City Council Speaker Adrienne Adams teased her potential broader political ambitions in a fourth and final State of the City address Tuesday, focusing on citywide leadership and improving the lives of New Yorkers.
“New York City is bigger than one person, and our city deserves leadership that prioritizes its people over individual glory or interests,” she said inside the Rose Auditorium at Jazz at Lincoln Center.
The annual speech usually serves as a way for the Council speaker to lay out their priorities ahead of a sometimes contentious budget process with the mayor.
But this year it also served as a potential campaign speech as the term-limited Speaker Adams preps a run for mayor in the June Democratic primary.
“We need solutions more than slogans, service rather than saviors, and partnership over patriarchy,” she said in the address — possible digs at Mayor Eric Adams who has said God told him to run for office and given administration positions to cronies and friends.
“The dignity and trust in government leadership has been shaken in our city, and it must be restored.”
The Democrat from southeast Queens last week announced she was filing the necessary paperwork to explore a run for mayor, just a few months before the June 24 primary. She was noncommittal last week, sharing in a press conference that she hadn’t wanted to run but was asked by multiple people to consider it recently.
“What I’m thinking is someone has to be the soul of the city,” she said Thursday.
And Tuesday’s address offered a glimpse into a potential Speaker Adams campaign, as she highlighted the Council’s housing plans and attempts to make the city more affordable.

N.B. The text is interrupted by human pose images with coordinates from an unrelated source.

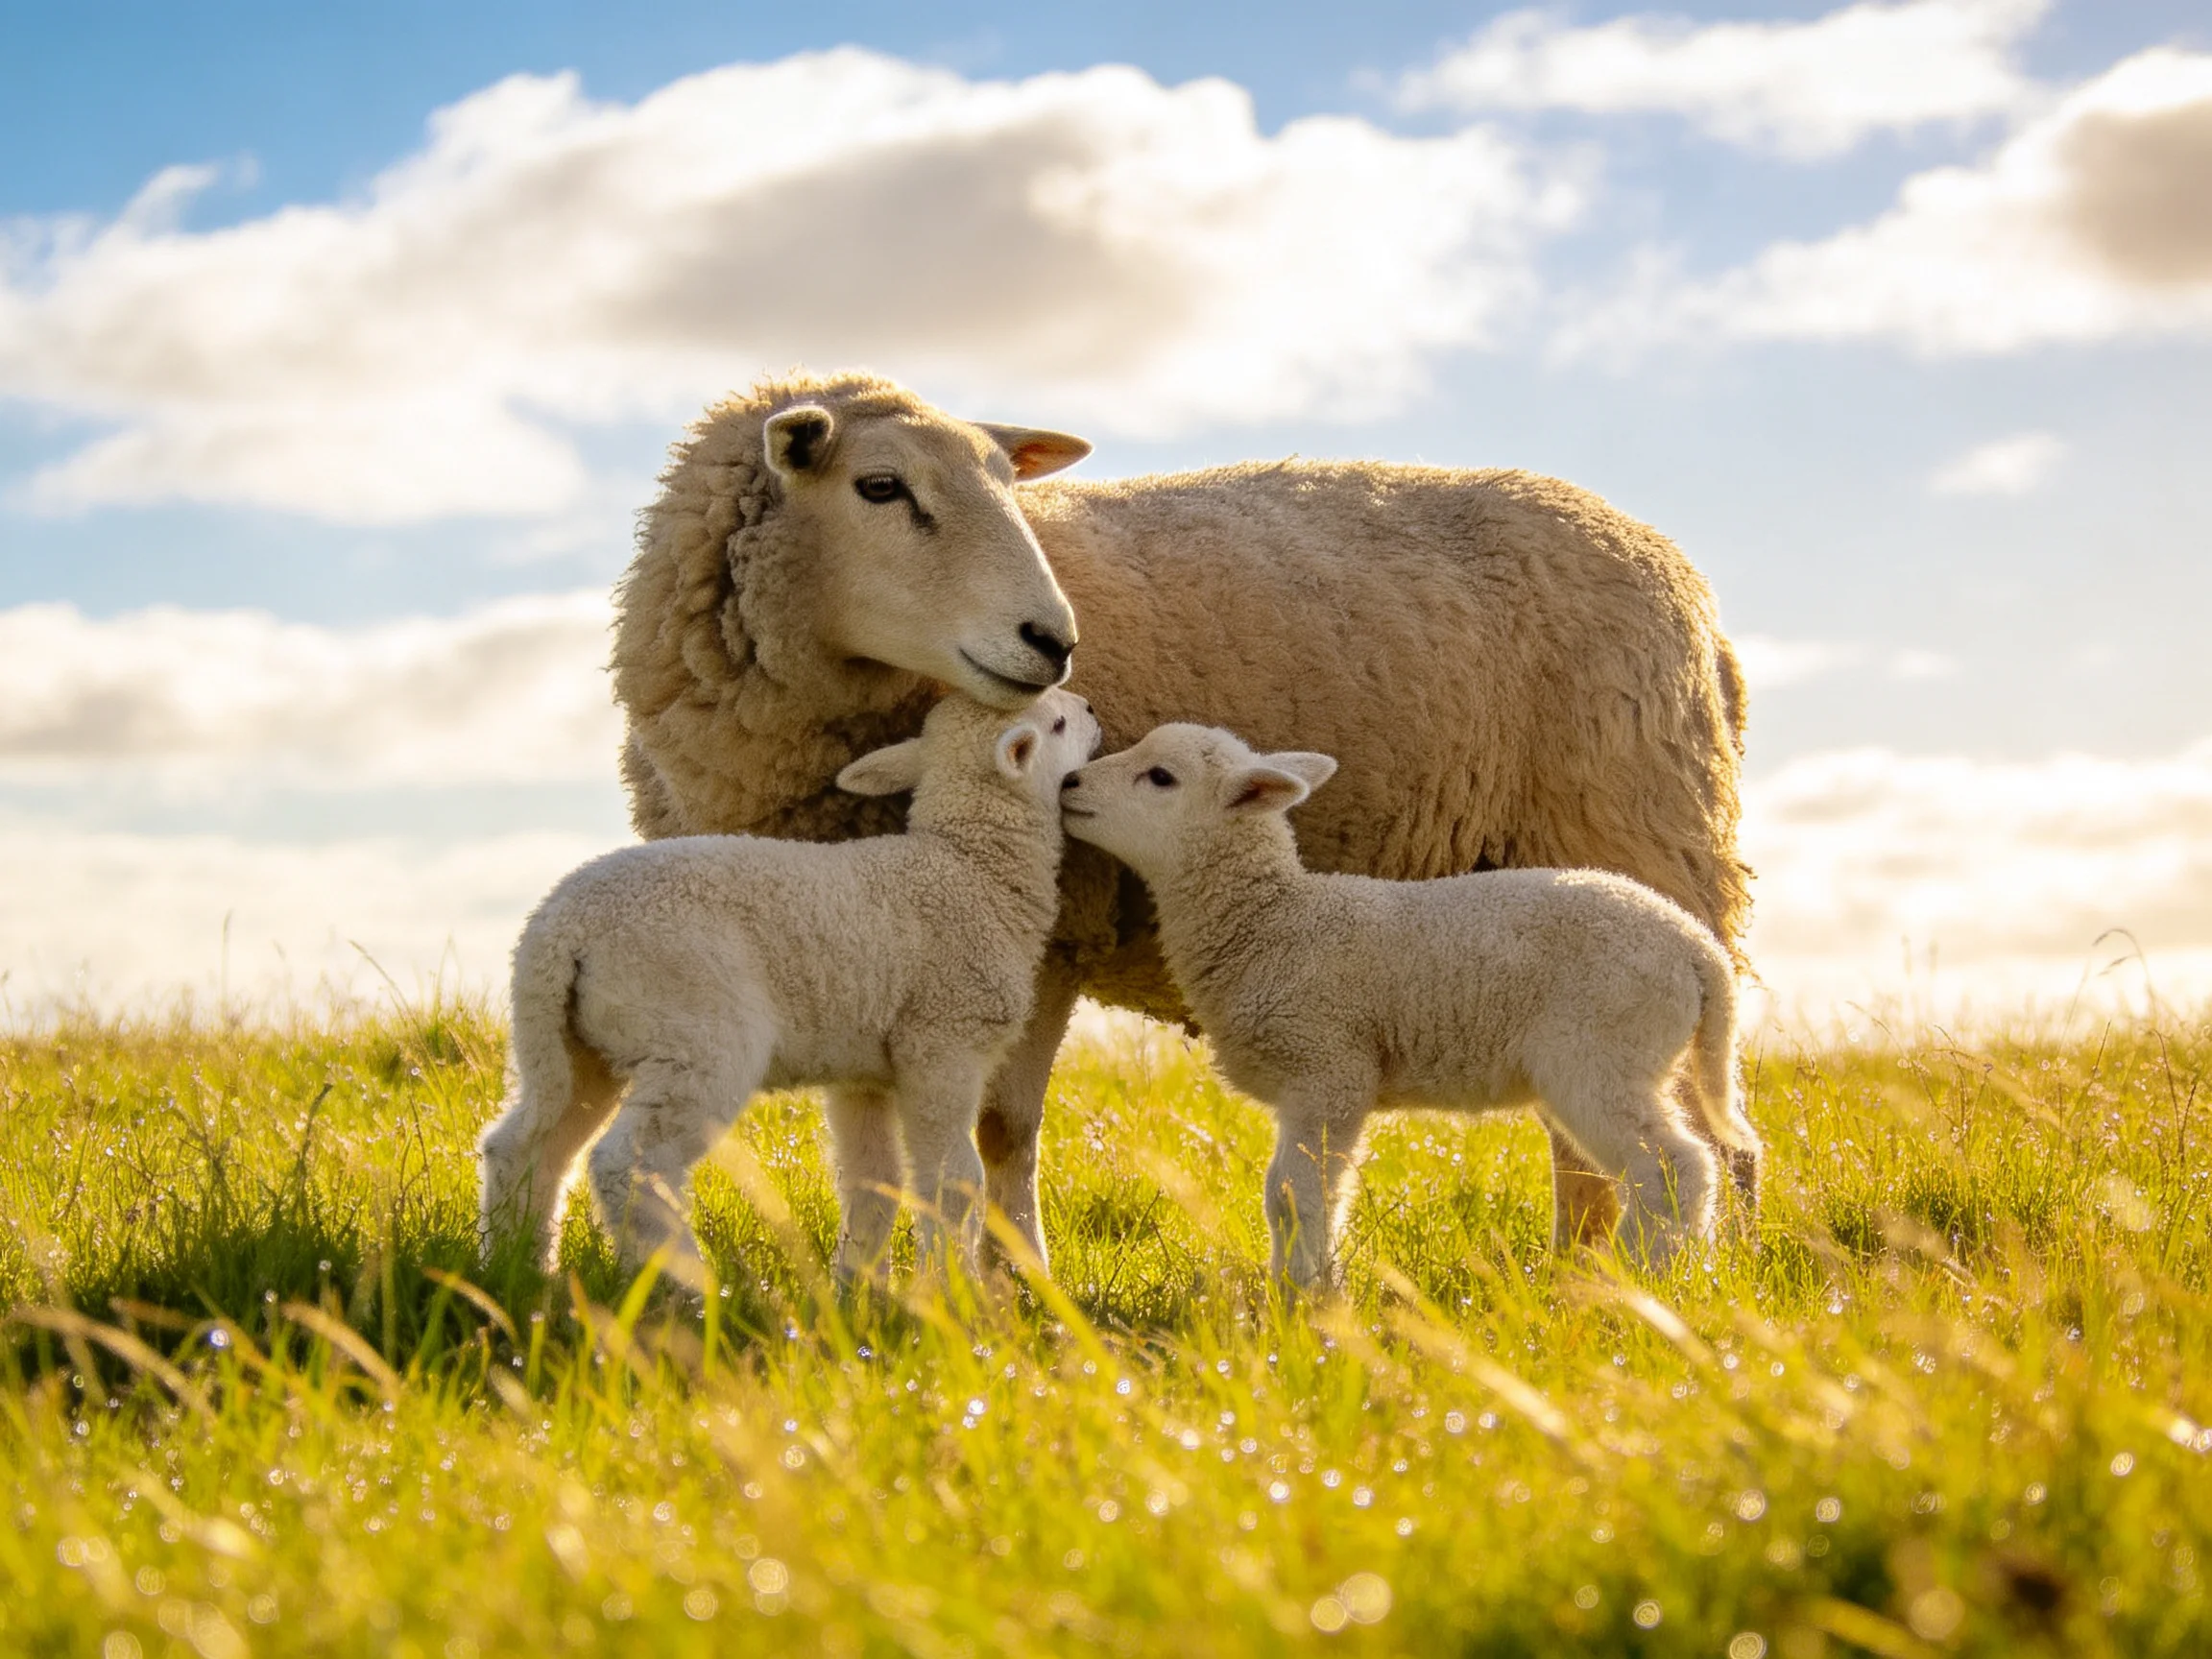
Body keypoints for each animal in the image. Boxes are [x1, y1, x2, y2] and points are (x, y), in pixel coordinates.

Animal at [477, 687, 1100, 1283]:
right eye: (1057, 725)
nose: (1092, 710)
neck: (971, 868)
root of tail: (561, 929)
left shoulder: (864, 1071)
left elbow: (872, 1180)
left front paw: (863, 1291)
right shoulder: (944, 1043)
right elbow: (953, 1181)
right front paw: (954, 1292)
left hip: (571, 1041)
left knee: (525, 1143)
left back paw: (519, 1269)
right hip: (694, 1030)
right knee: (628, 1162)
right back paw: (683, 1283)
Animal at [1060, 722, 1762, 1289]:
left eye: (1160, 777)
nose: (1068, 781)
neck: (1274, 922)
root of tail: (1698, 950)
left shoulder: (1329, 1066)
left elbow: (1296, 1196)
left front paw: (1306, 1298)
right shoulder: (1315, 1086)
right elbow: (1295, 1193)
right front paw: (1297, 1285)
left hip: (1601, 1051)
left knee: (1676, 1166)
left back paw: (1642, 1280)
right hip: (1636, 1057)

“Throughout my time in office, I’ve been labeled as a ‘moderate’ in people’s attempts to make sense of who I am,” she said at Lincoln Center.
“But my focus has always been public service, which has no political label.”
She also spoke about what she called President Donald Trump’s “cruel crusade against immigrant families” — a contrast to the mayor who, in search of a federal pardon, has not publicly criticized the new president.
“We’ve been through the fire before,” she said of the federal administration. “We’ll make it through again by defending our city and fighting for each other.”
In discussing the mayor’s City of Yes zoning plan, Speaker Adams boosted their compromise to get the deal through, which secured $5 billion in key infrastructure investments — like sewer upgrades, more funding for reduced transit fares, and storm protection. And she announced a “Community Planning Framework” to allow for more engagement as the city works to build more much-needed housing across the five boroughs.
Adams v. Adams
Speaker Adams also took direct shots at Mayor Adams, her potential opponent in the mayoral race: She noted the Council’s bills to remove barriers to access CityFHEPS housing vouchers that have been blocked by the mayoral administration. And she introduced a new set of “administrative improvements” the city can begin to make it easier to get these vouchers.
“The purpose of government is to work through our most pressing challenges,” she said.
“Why lead if your default is to insist that something is too hard, or that we just can’t do it? Why not try to help New Yorkers?”
The speaker also announced the Council planned to baseline — or make permanent — funding for CUNY Reconnect, which helps people re-enroll at CUNY colleges to finish their degrees. Adams was inspired by her own experience attending York College at the same time as her dad, who worked as a truck driver for UPS but took classes at night.
Since they announced the program three years ago, 47,000 people re-enrolled with its help, she said.
They also planned to clear up to $1,000 in unpaid balances paying for school to make it easier for students to get their degrees.
Adams also announced a plan for the Council to fund seven-day library service, which was first reported by Gothamist.
She said the Council planned to push for the Parks Department to get closer to receiving 1% of the city’s budget — a longstanding push by advocates that Mayor Adams vowed to implement as a mayoral candidate four years ago but still hasn’t.
The audience gave a standing ovation when she announced legislation that would require the city pay nonprofits earlier in the process to avoid problems caused by lengthy payment delays, an issue on which THE CITY has previously reported.
“This will free nonprofits to focus on their missions — not on struggling to pay their staff or chasing down the dollars they’re owed,” she said.
Although she did not directly refer to her recent decision to run for mayor, Adams wove in a larger message of unity — with her help — throughout her speech.
She was introduced by Councilmember Gale Brewer, who touted Speaker Adams’ “superb management skills” first gained as chair of her local community board in Queens and then “herding the cats” of the City Council.
Before she spoke, the Bartlett Jazz Ensemble performed “A Change is Gonna Come” by Sam Cooke. Referring to the theme of that song, Adams said, “Public service cannot be about our own glory or ambition. Service is an intergenerational promise.”